Top of Recorded information

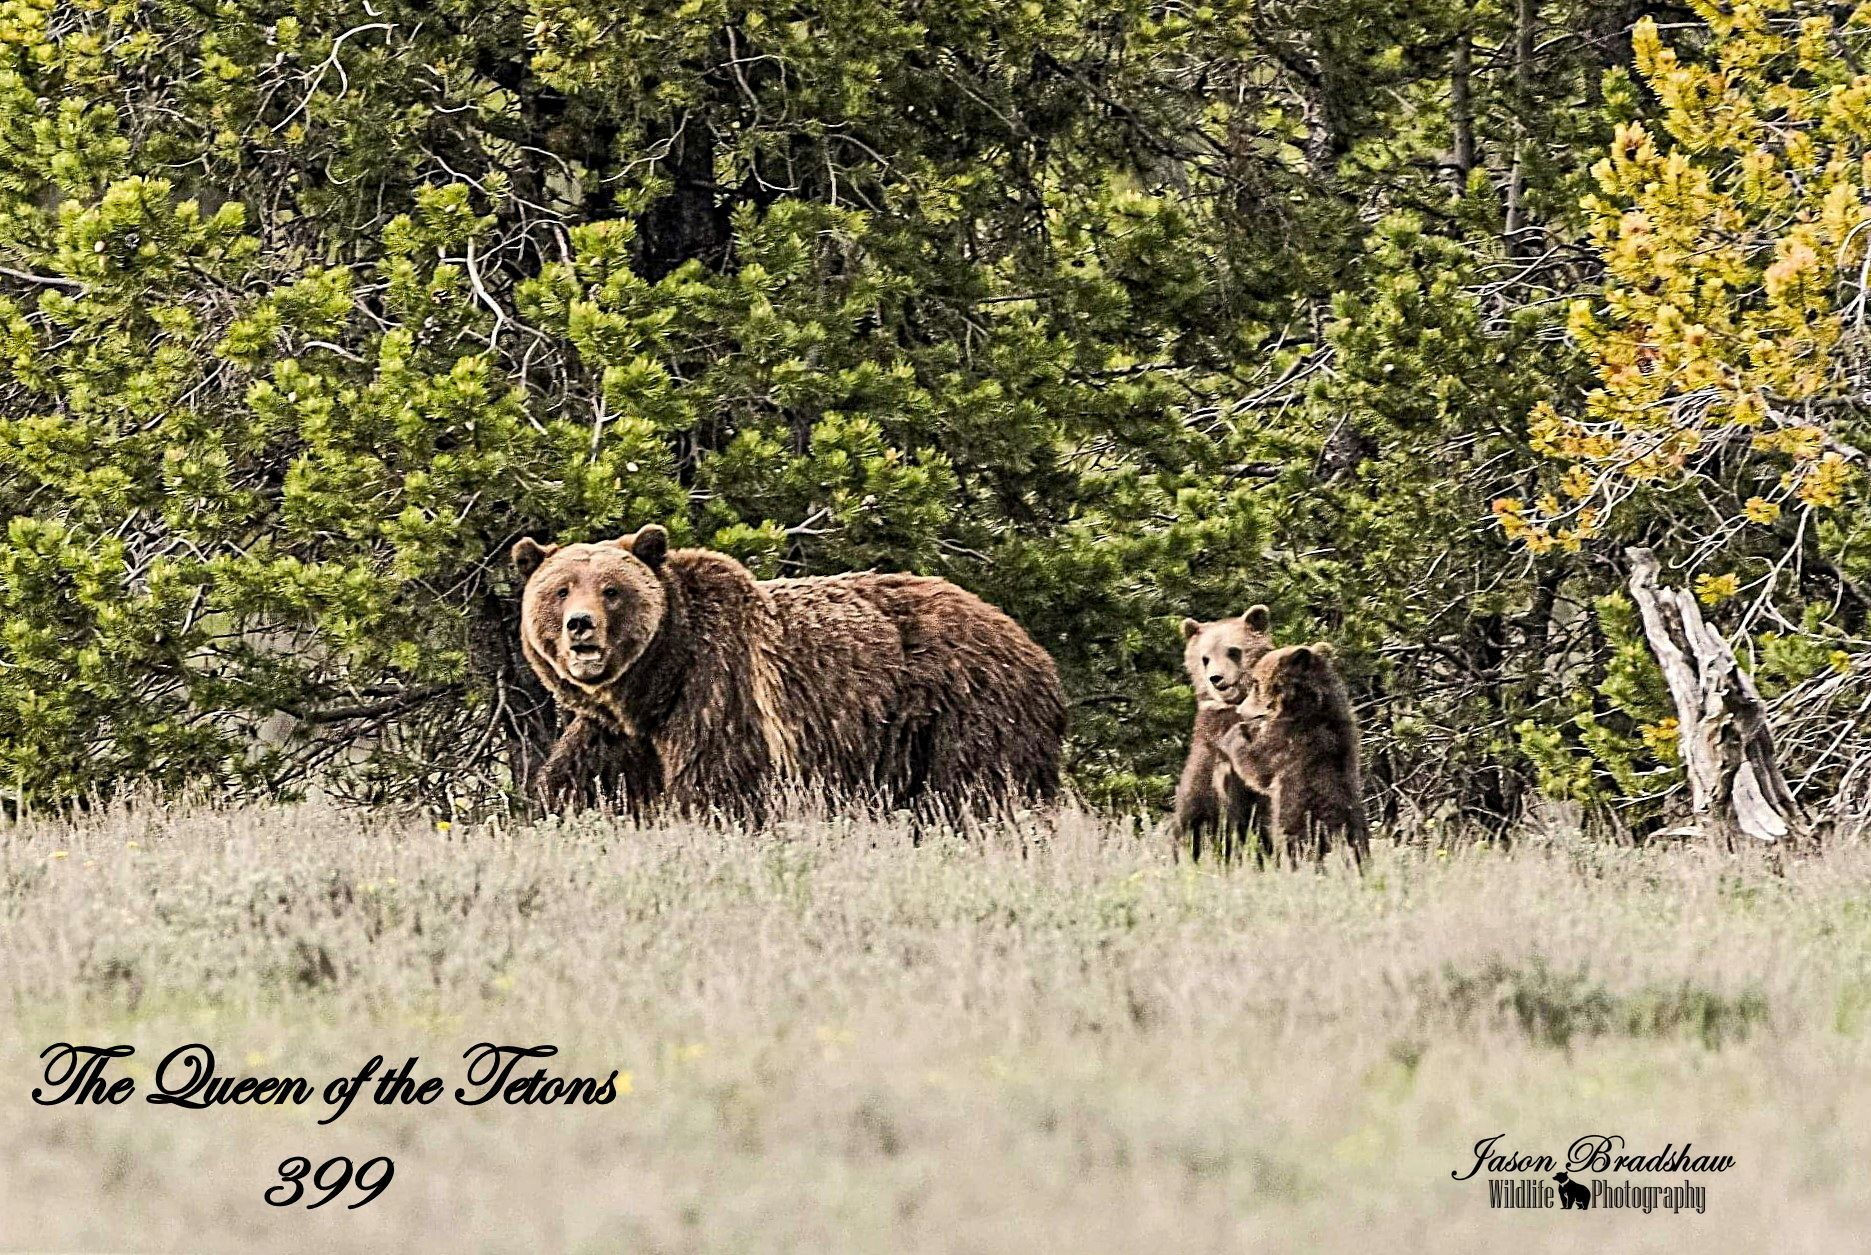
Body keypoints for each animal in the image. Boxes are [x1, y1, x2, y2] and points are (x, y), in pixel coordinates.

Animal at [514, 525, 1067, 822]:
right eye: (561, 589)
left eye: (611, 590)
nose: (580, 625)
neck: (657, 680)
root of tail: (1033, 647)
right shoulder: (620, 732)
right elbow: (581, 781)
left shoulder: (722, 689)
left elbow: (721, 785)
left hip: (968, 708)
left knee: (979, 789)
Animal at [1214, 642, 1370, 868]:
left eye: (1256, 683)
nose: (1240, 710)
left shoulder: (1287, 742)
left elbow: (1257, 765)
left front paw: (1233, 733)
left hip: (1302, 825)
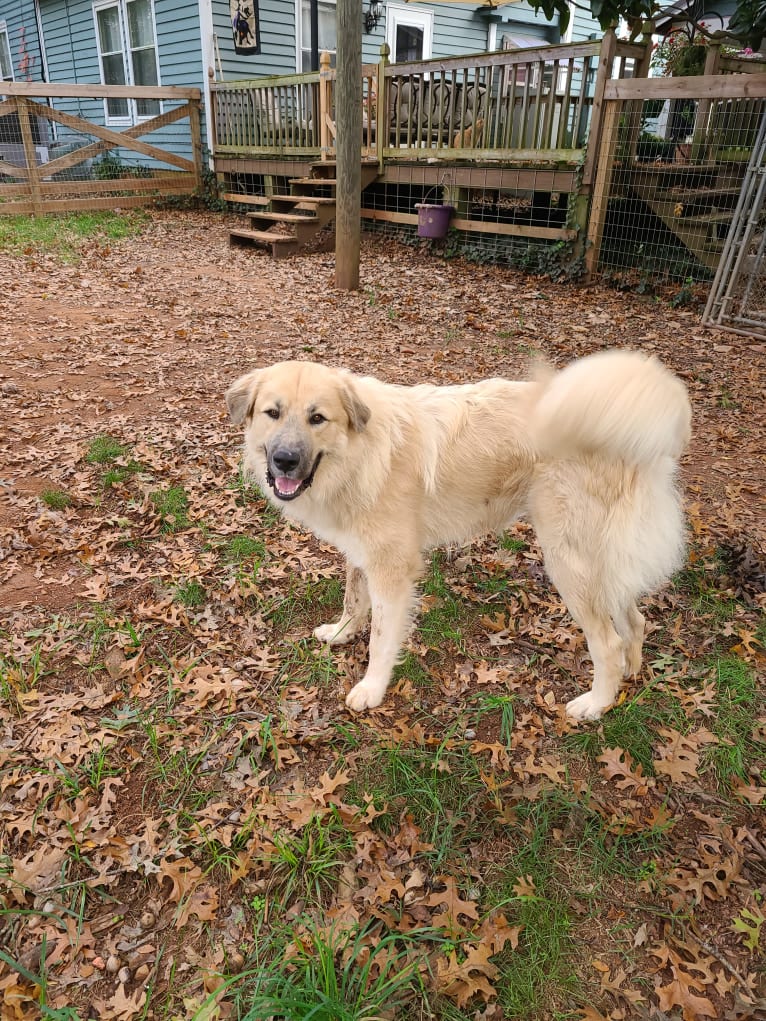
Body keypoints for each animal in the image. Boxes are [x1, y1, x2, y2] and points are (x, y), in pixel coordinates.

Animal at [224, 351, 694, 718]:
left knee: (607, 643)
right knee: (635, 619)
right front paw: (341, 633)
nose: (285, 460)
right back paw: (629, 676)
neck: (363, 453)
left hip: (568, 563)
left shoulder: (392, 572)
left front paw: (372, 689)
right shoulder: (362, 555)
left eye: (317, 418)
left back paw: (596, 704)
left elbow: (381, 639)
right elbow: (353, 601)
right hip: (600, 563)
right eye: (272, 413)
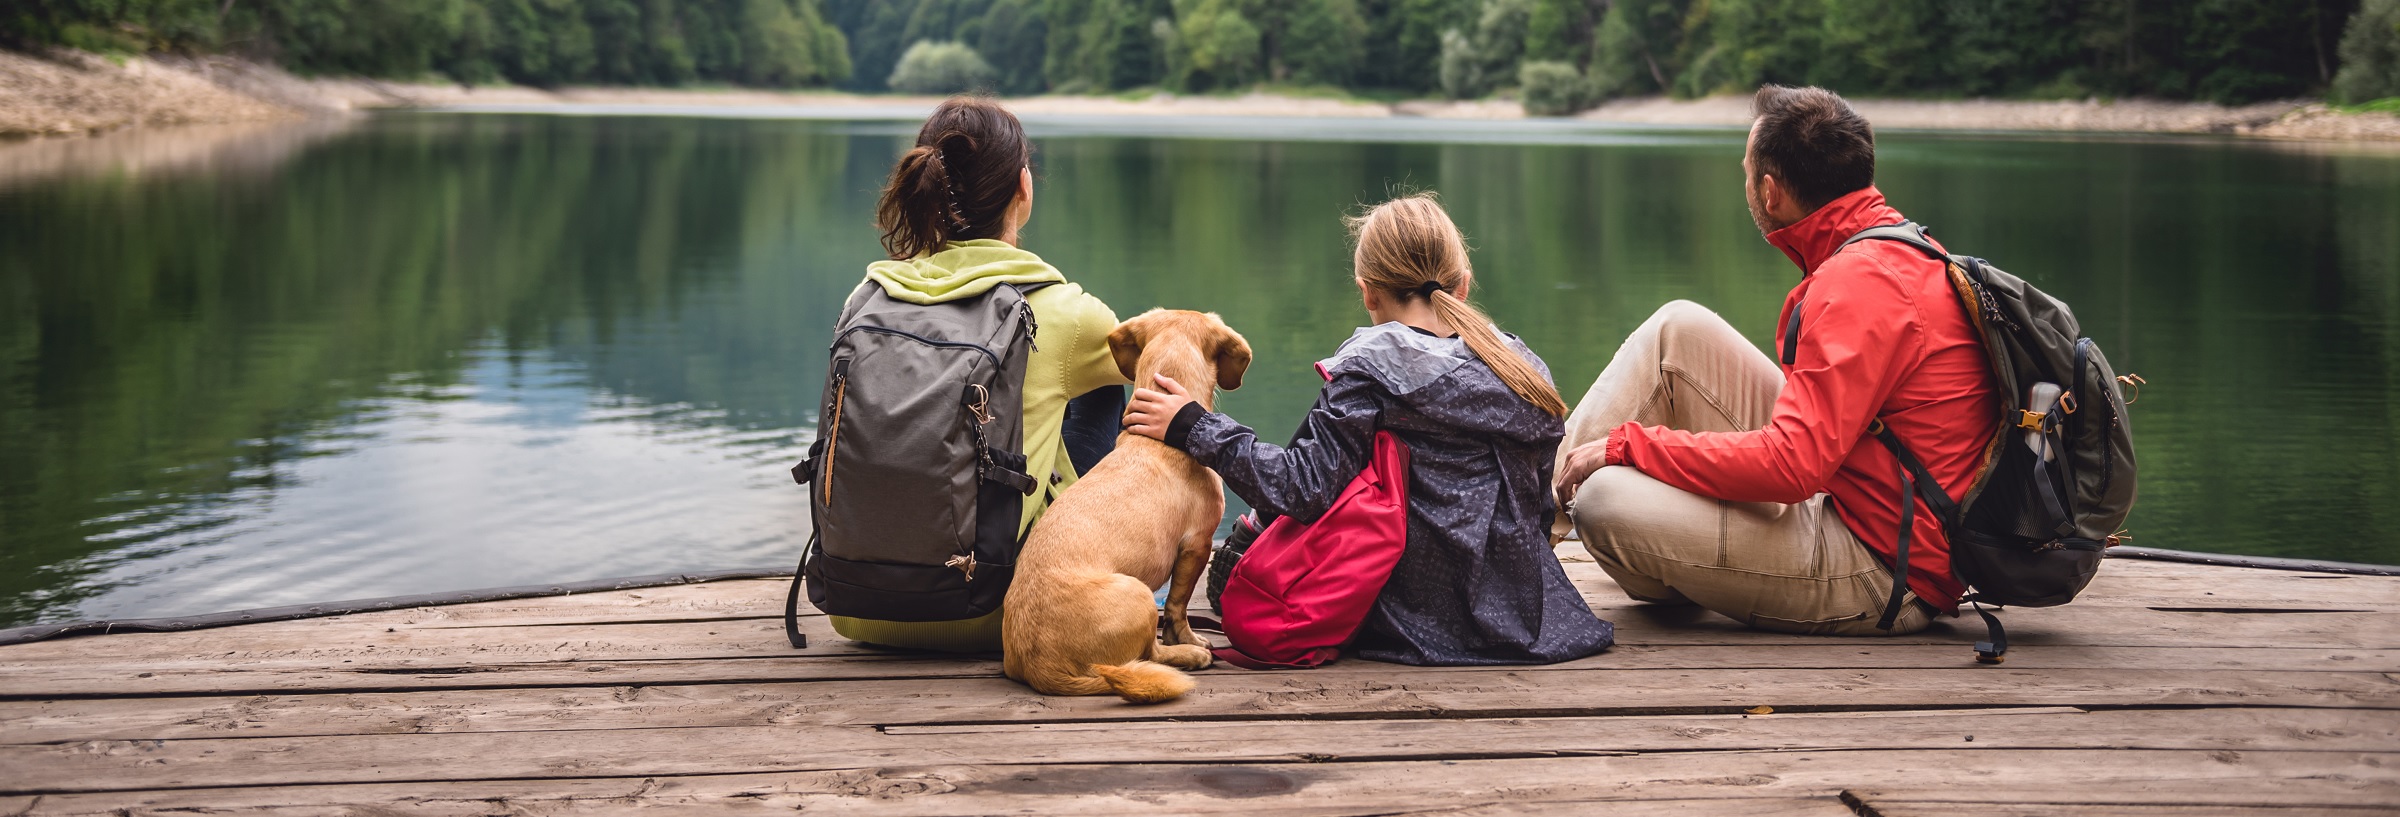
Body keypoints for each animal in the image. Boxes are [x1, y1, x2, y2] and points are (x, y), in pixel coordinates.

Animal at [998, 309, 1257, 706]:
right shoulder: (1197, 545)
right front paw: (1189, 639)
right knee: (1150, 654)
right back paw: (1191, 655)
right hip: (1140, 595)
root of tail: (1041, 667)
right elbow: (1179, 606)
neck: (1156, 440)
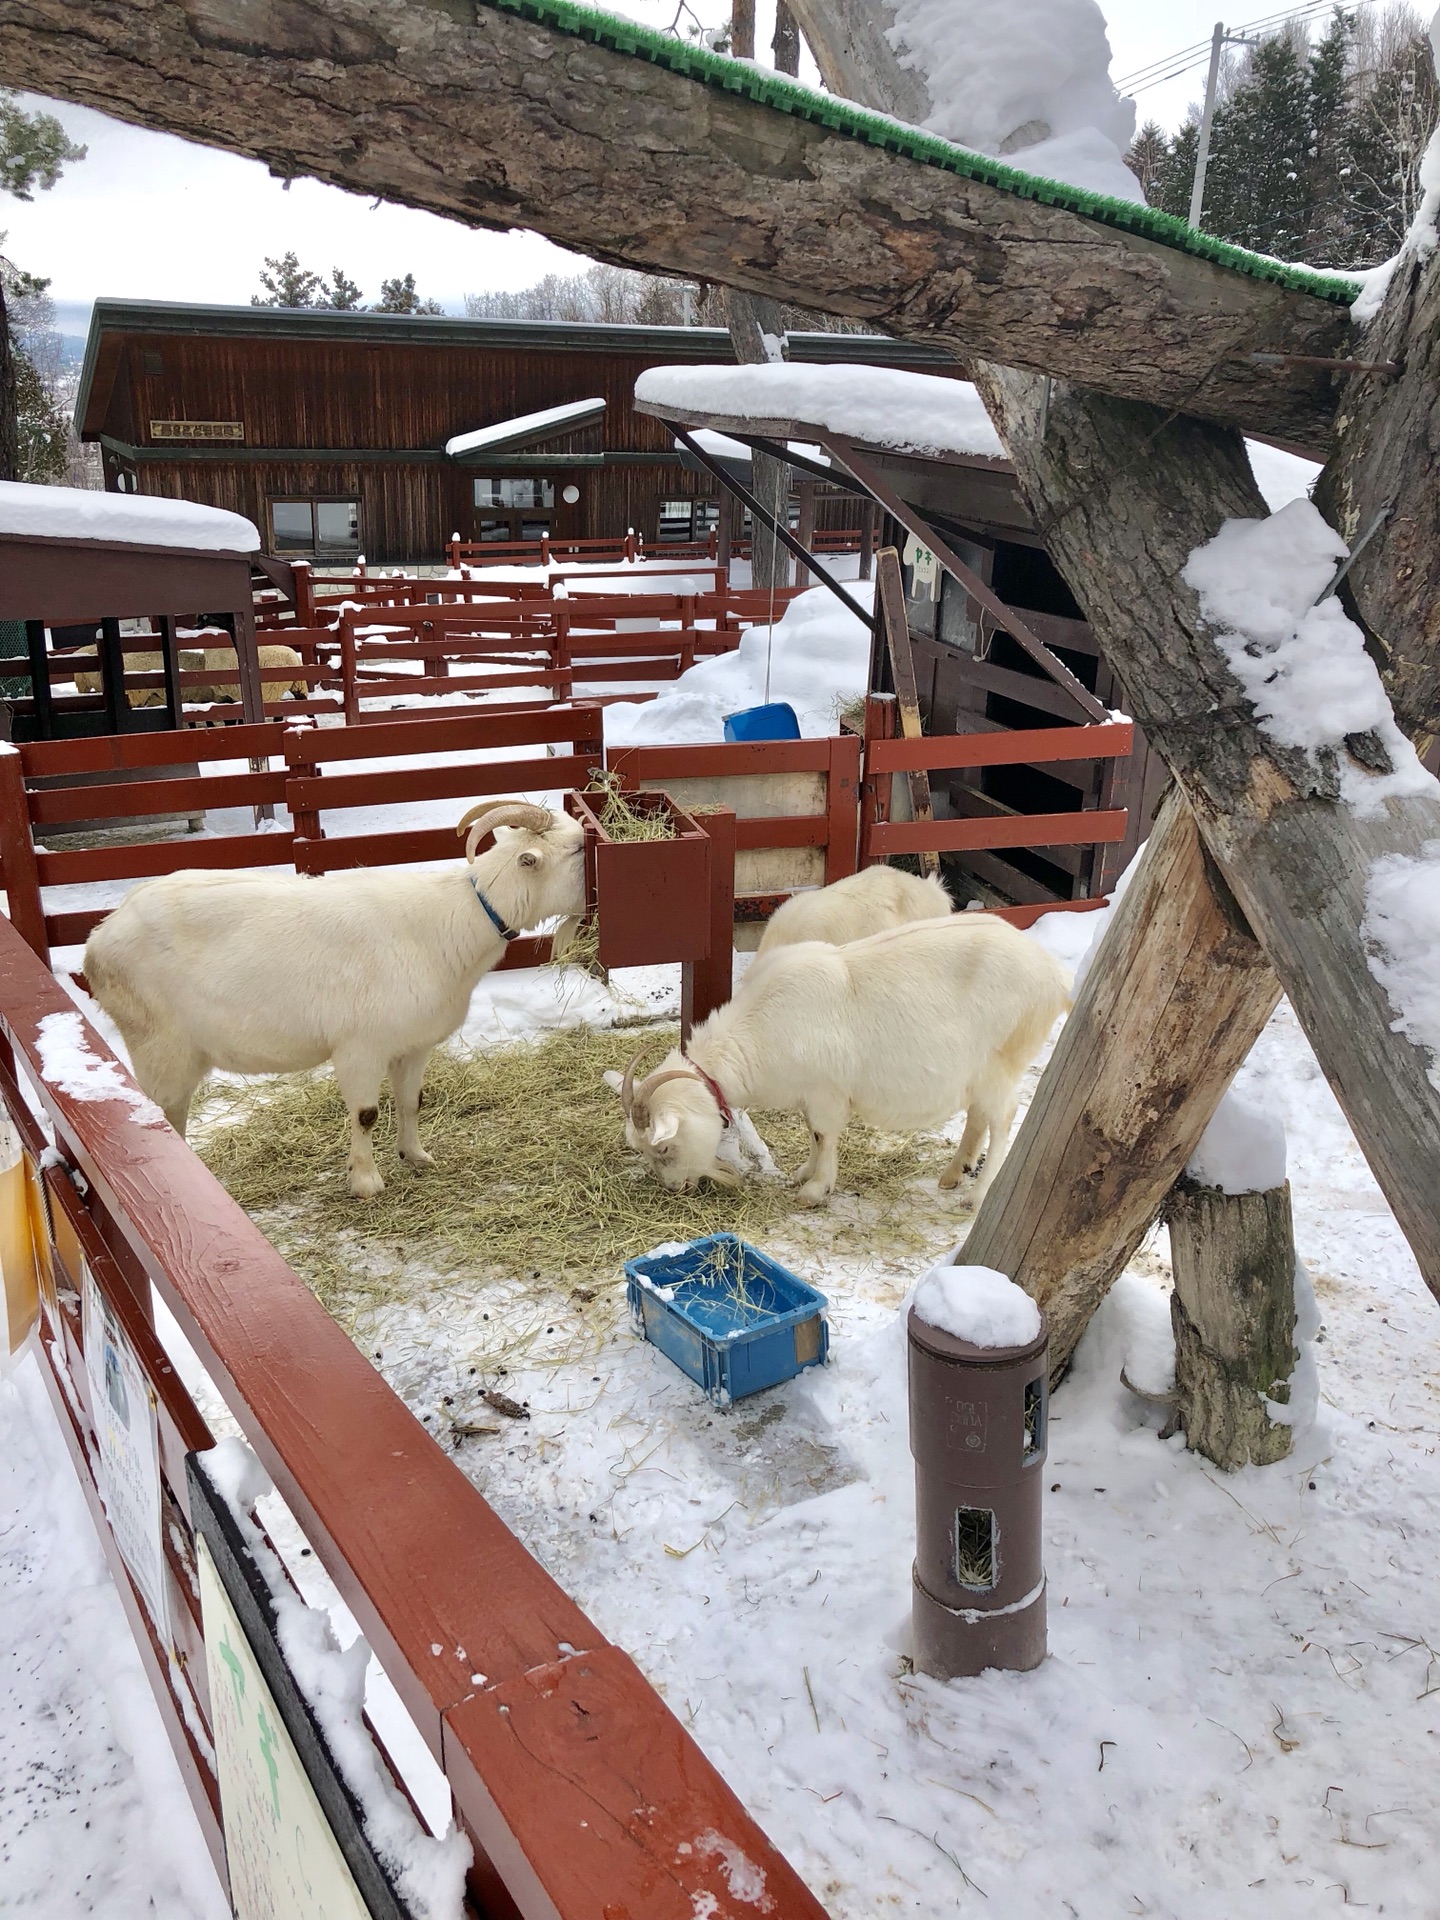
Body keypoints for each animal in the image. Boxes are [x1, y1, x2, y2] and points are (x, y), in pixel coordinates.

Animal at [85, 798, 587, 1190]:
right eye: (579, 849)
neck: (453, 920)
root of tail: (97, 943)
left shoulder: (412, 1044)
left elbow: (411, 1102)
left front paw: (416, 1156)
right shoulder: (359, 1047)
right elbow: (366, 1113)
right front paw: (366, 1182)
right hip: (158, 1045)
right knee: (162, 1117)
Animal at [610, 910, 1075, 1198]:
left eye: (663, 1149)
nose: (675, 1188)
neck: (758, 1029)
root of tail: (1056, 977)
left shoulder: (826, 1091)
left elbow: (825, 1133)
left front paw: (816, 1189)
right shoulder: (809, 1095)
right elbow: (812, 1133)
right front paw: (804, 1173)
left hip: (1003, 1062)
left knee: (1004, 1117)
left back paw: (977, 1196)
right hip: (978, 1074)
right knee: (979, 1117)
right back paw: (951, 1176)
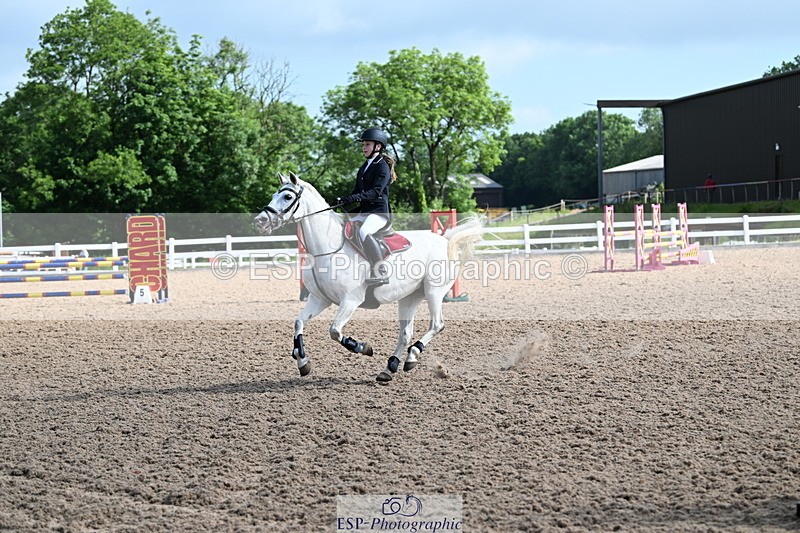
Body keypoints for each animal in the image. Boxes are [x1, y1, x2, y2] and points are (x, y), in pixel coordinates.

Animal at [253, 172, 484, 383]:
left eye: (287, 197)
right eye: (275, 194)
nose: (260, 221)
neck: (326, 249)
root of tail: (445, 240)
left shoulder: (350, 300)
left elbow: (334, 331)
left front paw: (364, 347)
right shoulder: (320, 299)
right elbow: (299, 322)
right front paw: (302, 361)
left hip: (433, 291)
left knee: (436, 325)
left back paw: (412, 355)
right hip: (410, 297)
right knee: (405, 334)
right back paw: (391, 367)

Bottom of Recorded information

Instructions for the task: Every line above carrying the word "elbow" needs to be shown.

Answer:
right elbow: (581, 781)
left elbow: (721, 785)
left elbow: (1257, 765)
left elbow: (381, 639)
right elbow: (353, 601)
right elbow: (1179, 606)
left elbow: (411, 1102)
right elbow: (366, 1113)
left elbow: (825, 1133)
right elbow: (812, 1133)
left elbow: (334, 331)
right elbow: (299, 322)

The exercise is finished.